How to complete this task: Each entry that follows should be retyped in full and exactly.

Materials provided START

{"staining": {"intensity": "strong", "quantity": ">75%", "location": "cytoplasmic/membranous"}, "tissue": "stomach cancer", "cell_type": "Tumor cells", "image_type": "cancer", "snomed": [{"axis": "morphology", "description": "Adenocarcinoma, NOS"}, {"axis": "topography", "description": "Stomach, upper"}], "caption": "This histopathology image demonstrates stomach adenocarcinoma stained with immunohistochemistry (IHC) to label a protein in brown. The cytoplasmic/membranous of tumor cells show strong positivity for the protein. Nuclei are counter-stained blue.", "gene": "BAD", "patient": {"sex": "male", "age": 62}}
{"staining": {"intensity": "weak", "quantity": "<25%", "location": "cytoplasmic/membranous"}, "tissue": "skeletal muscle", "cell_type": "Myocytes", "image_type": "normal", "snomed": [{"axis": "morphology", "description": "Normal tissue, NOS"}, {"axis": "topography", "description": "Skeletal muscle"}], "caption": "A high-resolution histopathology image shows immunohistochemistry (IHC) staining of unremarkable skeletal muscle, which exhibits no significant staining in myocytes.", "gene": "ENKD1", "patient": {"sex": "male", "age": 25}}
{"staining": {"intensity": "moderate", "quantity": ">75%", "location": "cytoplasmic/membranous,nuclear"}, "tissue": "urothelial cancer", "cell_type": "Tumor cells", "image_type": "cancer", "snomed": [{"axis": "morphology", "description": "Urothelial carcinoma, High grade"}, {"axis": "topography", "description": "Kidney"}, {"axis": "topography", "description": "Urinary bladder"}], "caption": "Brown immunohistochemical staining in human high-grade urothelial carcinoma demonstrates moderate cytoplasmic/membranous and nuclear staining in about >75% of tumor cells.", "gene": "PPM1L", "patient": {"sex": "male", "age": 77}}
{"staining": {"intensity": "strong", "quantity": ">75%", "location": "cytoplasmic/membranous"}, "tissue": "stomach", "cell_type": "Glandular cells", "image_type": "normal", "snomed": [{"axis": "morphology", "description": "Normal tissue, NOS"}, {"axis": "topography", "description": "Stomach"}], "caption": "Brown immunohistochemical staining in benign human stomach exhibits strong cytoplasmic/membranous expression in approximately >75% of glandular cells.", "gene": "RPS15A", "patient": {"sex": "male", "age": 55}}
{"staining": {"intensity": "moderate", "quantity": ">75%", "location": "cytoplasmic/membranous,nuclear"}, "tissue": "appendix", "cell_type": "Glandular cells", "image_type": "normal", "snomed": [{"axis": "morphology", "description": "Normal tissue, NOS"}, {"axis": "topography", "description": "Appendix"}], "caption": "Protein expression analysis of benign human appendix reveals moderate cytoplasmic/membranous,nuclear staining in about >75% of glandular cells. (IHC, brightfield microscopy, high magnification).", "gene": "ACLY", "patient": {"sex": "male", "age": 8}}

Materials provided END

Expected answer:
{"staining": {"intensity": "strong", "quantity": ">75%", "location": "cytoplasmic/membranous"}, "tissue": "stomach cancer", "cell_type": "Tumor cells", "image_type": "cancer", "snomed": [{"axis": "morphology", "description": "Adenocarcinoma, NOS"}, {"axis": "topography", "description": "Stomach, upper"}], "caption": "This histopathology image demonstrates stomach adenocarcinoma stained with immunohistochemistry (IHC) to label a protein in brown. The cytoplasmic/membranous of tumor cells show strong positivity for the protein. Nuclei are counter-stained blue.", "gene": "BAD", "patient": {"sex": "male", "age": 62}}
{"staining": {"intensity": "weak", "quantity": "<25%", "location": "cytoplasmic/membranous"}, "tissue": "skeletal muscle", "cell_type": "Myocytes", "image_type": "normal", "snomed": [{"axis": "morphology", "description": "Normal tissue, NOS"}, {"axis": "topography", "description": "Skeletal muscle"}], "caption": "A high-resolution histopathology image shows immunohistochemistry (IHC) staining of unremarkable skeletal muscle, which exhibits no significant staining in myocytes.", "gene": "ENKD1", "patient": {"sex": "male", "age": 25}}
{"staining": {"intensity": "moderate", "quantity": ">75%", "location": "cytoplasmic/membranous,nuclear"}, "tissue": "urothelial cancer", "cell_type": "Tumor cells", "image_type": "cancer", "snomed": [{"axis": "morphology", "description": "Urothelial carcinoma, High grade"}, {"axis": "topography", "description": "Kidney"}, {"axis": "topography", "description": "Urinary bladder"}], "caption": "Brown immunohistochemical staining in human high-grade urothelial carcinoma demonstrates moderate cytoplasmic/membranous and nuclear staining in about >75% of tumor cells.", "gene": "PPM1L", "patient": {"sex": "male", "age": 77}}
{"staining": {"intensity": "strong", "quantity": ">75%", "location": "cytoplasmic/membranous"}, "tissue": "stomach", "cell_type": "Glandular cells", "image_type": "normal", "snomed": [{"axis": "morphology", "description": "Normal tissue, NOS"}, {"axis": "topography", "description": "Stomach"}], "caption": "Brown immunohistochemical staining in benign human stomach exhibits strong cytoplasmic/membranous expression in approximately >75% of glandular cells.", "gene": "RPS15A", "patient": {"sex": "male", "age": 55}}
{"staining": {"intensity": "moderate", "quantity": ">75%", "location": "cytoplasmic/membranous,nuclear"}, "tissue": "appendix", "cell_type": "Glandular cells", "image_type": "normal", "snomed": [{"axis": "morphology", "description": "Normal tissue, NOS"}, {"axis": "topography", "description": "Appendix"}], "caption": "Protein expression analysis of benign human appendix reveals moderate cytoplasmic/membranous,nuclear staining in about >75% of glandular cells. (IHC, brightfield microscopy, high magnification).", "gene": "ACLY", "patient": {"sex": "male", "age": 8}}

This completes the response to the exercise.